TrajectoTree: Trajectory Optimization Meets Tree Search for Planning Multi-contact Dexterous Manipulation
This addresses the challenge of efficient planning for multi-contact dexterous manipulation tasks, which is incremental as it builds on existing trajectory optimization methods.
The paper tackles the problem of planning dexterous manipulation trajectories with contact switching by combining contact-implicit trajectory optimization with a high-level discrete contact sequence planner, resulting in trajectories found approximately 7 times faster than a baseline and improved tracking in simulation.

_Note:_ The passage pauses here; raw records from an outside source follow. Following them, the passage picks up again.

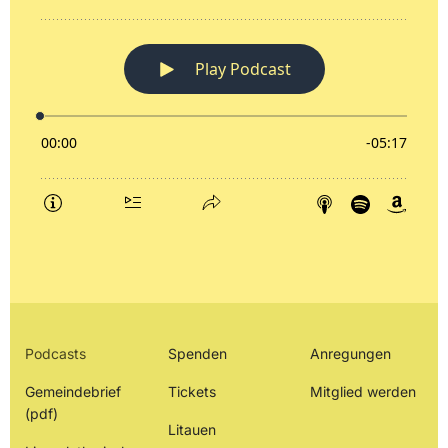
Podcasts
Spenden
Anregungen
Gemeindebrief
Tickets
Mitglied werden
(pdf)
Litauen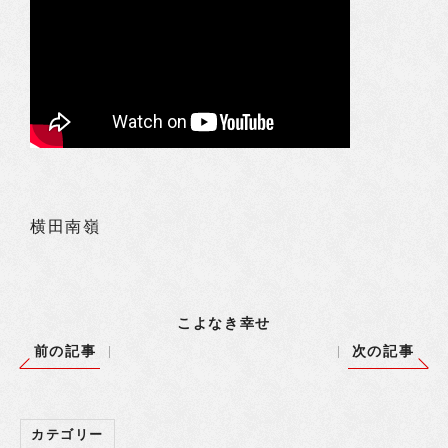
横田南嶺
こよなき幸せ
前の記事
次の記事
カテゴリー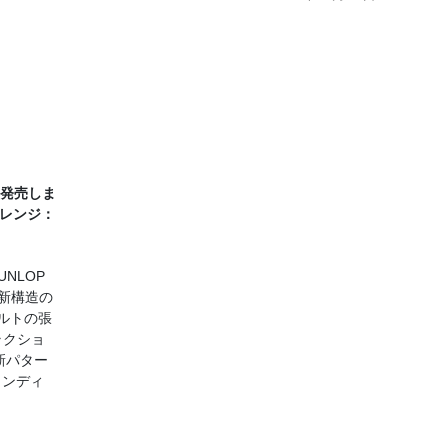
次発売しま
Hレンジ：
NLOP
新構造の
ルトの張
ラクショ
新パター
インディ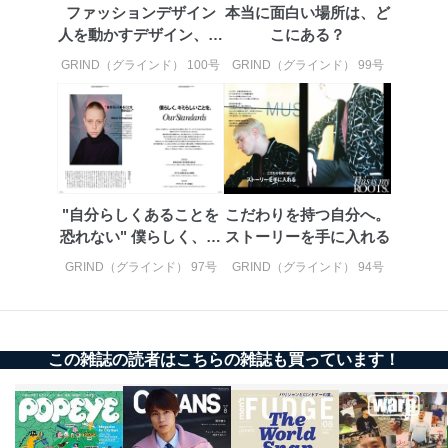
ファッションデザイン
本当に面白い場所は、ど
人を動かすデザイン、フ
こにある？
ァッショ...
GRIND（グラインド） 100号
GRIND（グラインド） 99号
"自分らしくあることを
こだわりを持つ自分へ。
恐れない" 僕らしく、キ
ストーリーを手に入れる
ミらしい...
GRIND（グラインド） 97号
GRIND（グラインド） 94号
この雑誌の読者はこちらの雑誌も買っています！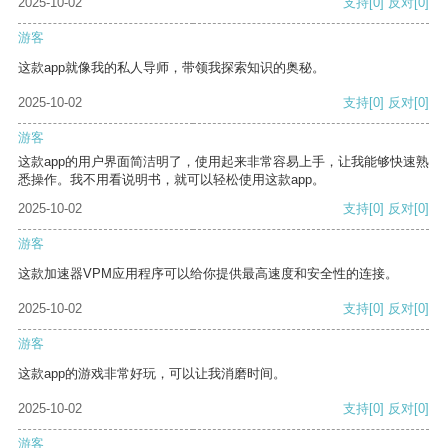
2025-10-02
支持
[0]
反对
[0]
游客
这款app就像我的私人导师，带领我探索知识的奥秘。
2025-10-02
支持
[0]
反对
[0]
游客
这款app的用户界面简洁明了，使用起来非常容易上手，让我能够快速熟
悉操作。我不用看说明书，就可以轻松使用这款app。
2025-10-02
支持
[0]
反对
[0]
游客
这款加速器VPM应用程序可以给你提供最高速度和安全性的连接。
2025-10-02
支持
[0]
反对
[0]
游客
这款app的游戏非常好玩，可以让我消磨时间。
2025-10-02
支持
[0]
反对
[0]
游客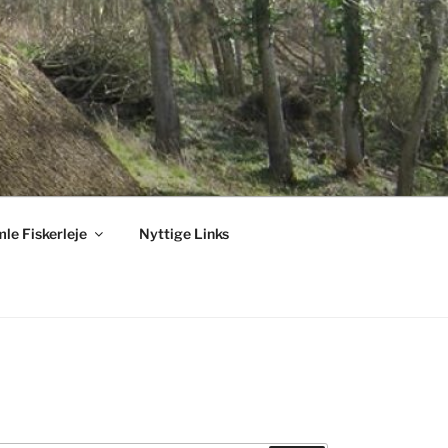
le Fiskerleje
Nyttige Links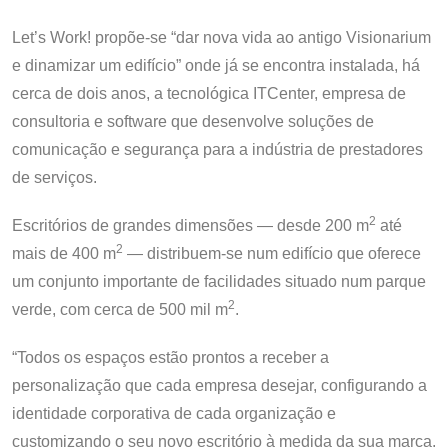
Let’s Work! propõe-se “dar nova vida ao antigo Visionarium
e dinamizar um edifício” onde já se encontra instalada, há
cerca de dois anos, a tecnológica ITCenter, empresa de
consultoria e software que desenvolve soluções de
comunicação e segurança para a indústria de prestadores
de serviços.
2
Escritórios de grandes dimensões — desde 200 m
até
2
mais de 400 m
— distribuem-se num edifício que oferece
um conjunto importante de facilidades situado num parque
2
verde, com cerca de 500 mil m
.
“Todos os espaços estão prontos a receber a
personalização que cada empresa desejar, configurando a
identidade corporativa de cada organização e
customizando o seu novo escritório à medida da sua marca.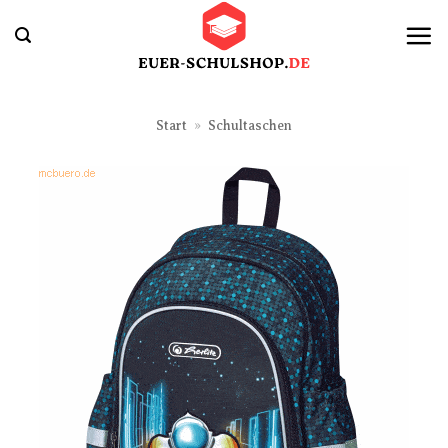
Zum
Inhalt
springen
Start
»
Schultaschen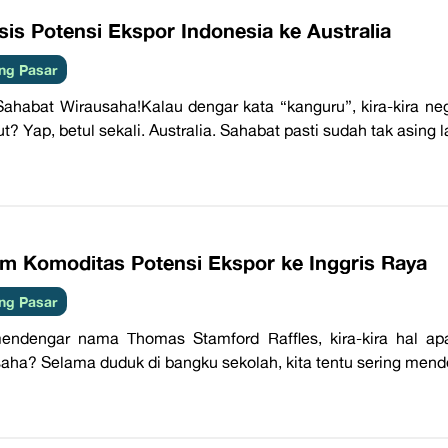
sis Potensi Ekspor Indonesia ke Australia
ng Pasar
Sahabat Wirausaha!Kalau dengar kata “kanguru”, kira-kira 
ut? Yap, betul sekali. Australia. Sahabat pasti sudah tak asing 
am Komoditas Potensi Ekspor ke Inggris Raya
ng Pasar
endengar nama Thomas Stamford Raffles, kira-kira hal ap
aha? Selama duduk di bangku sekolah, kita tentu sering mend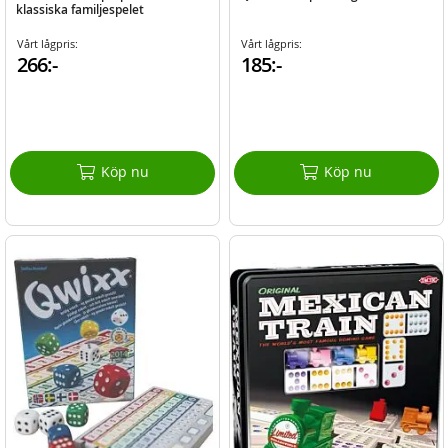
klassiska familjespelet
Vårt lågpris:
Vårt lågpris:
266:-
185:-
Köp nu
Köp nu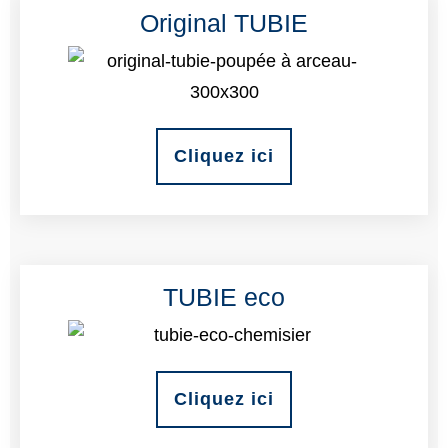
Original TUBIE
Cliquez ici
TUBIE eco
Cliquez ici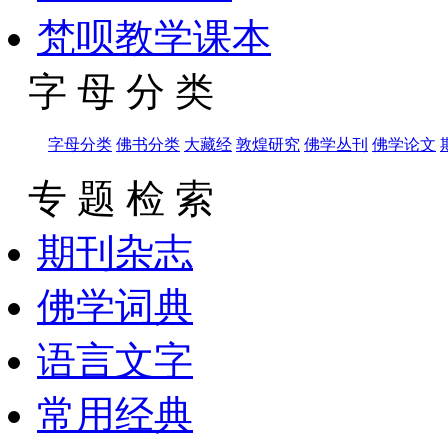
梵呗教学课本
字 母 分 类
字母分类
佛书分类
大藏经
敦煌研究
佛学丛刊
佛学论文
专 题 检 索
期刊杂志
佛学词典
语言文字
常用经典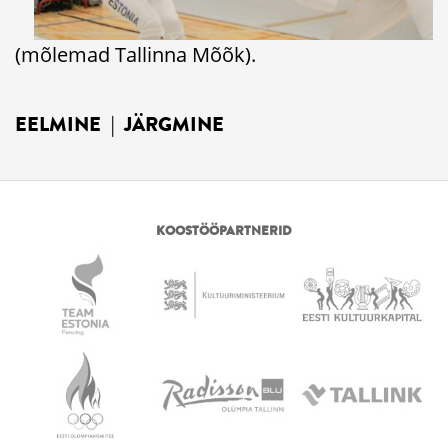
(mõlemad Tallinna Mõõk).
EELMINE
|
JÄRGMINE
KOOSTÖÖPARTNERID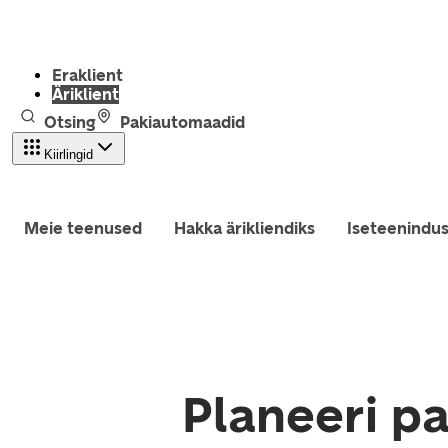
Eraklient
Äriklient
Otsing
Pakiautomaadid
Kiirlingid
Meie teenused
Hakka ärikliendiks
Iseteenindu
Planeeri pa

Dexterous manipulation tasks often require contact switching, where fingers make and break contact with the object. We propose a method that plans trajectories for dexterous manipulation tasks involving contact switching using contact-implicit trajectory optimization (CITO) augmented with a high-level discrete contact sequence planner. We first use the high-level planner to find a sequence of finger contact switches given a desired object trajectory. With this contact sequence plan, we impose additional constraints in the CITO problem. We show that our method finds trajectories approximately 7 times faster than a general CITO baseline for a four-finger planar manipulation scenario. Furthermore, when executing the planned trajectories in a full dynamics simulator, we are able to more closely track the object pose trajectories planned by our method than those planned by the baselines.